§ What is being asked:
How many lines in the data hold the string "Gonzales"? State the number alone.

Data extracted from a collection

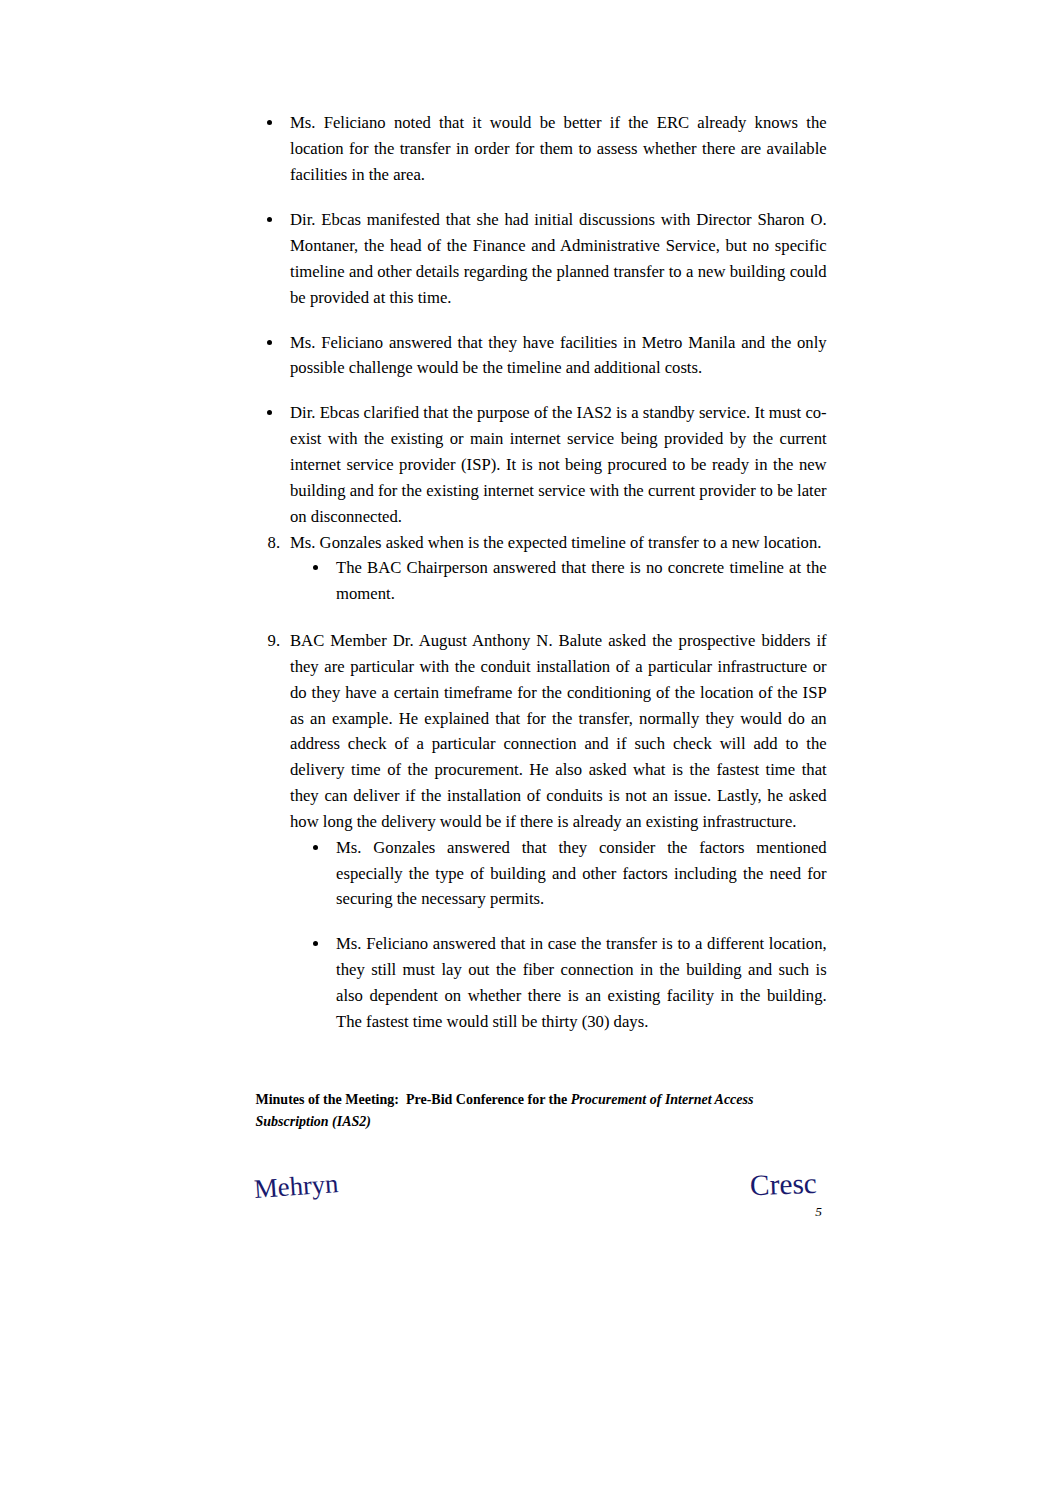Ms. Feliciano noted that it would be better if the ERC already knows the location for the transfer in order for them to assess whether there are available facilities in the area.
Dir. Ebcas manifested that she had initial discussions with Director Sharon O. Montaner, the head of the Finance and Administrative Service, but no specific timeline and other details regarding the planned transfer to a new building could be provided at this time.
Ms. Feliciano answered that they have facilities in Metro Manila and the only possible challenge would be the timeline and additional costs.
Dir. Ebcas clarified that the purpose of the IAS2 is a standby service. It must co-exist with the existing or main internet service being provided by the current internet service provider (ISP). It is not being procured to be ready in the new building and for the existing internet service with the current provider to be later on disconnected.
Ms. Gonzales asked when is the expected timeline of transfer to a new location.
The BAC Chairperson answered that there is no concrete timeline at the moment.
BAC Member Dr. August Anthony N. Balute asked the prospective bidders if they are particular with the conduit installation of a particular infrastructure or do they have a certain timeframe for the conditioning of the location of the ISP as an example. He explained that for the transfer, normally they would do an address check of a particular connection and if such check will add to the delivery time of the procurement. He also asked what is the fastest time that they can deliver if the installation of conduits is not an issue. Lastly, he asked how long the delivery would be if there is already an existing infrastructure.
Ms. Gonzales answered that they consider the factors mentioned especially the type of building and other factors including the need for securing the necessary permits.
Ms. Feliciano answered that in case the transfer is to a different location, they still must lay out the fiber connection in the building and such is also dependent on whether there is an existing facility in the building. The fastest time would still be thirty (30) days.
Minutes of the Meeting: Pre-Bid Conference for the Procurement of Internet Access Subscription (IAS2)
5
Mehryn
Cresc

§ Expected answer:
2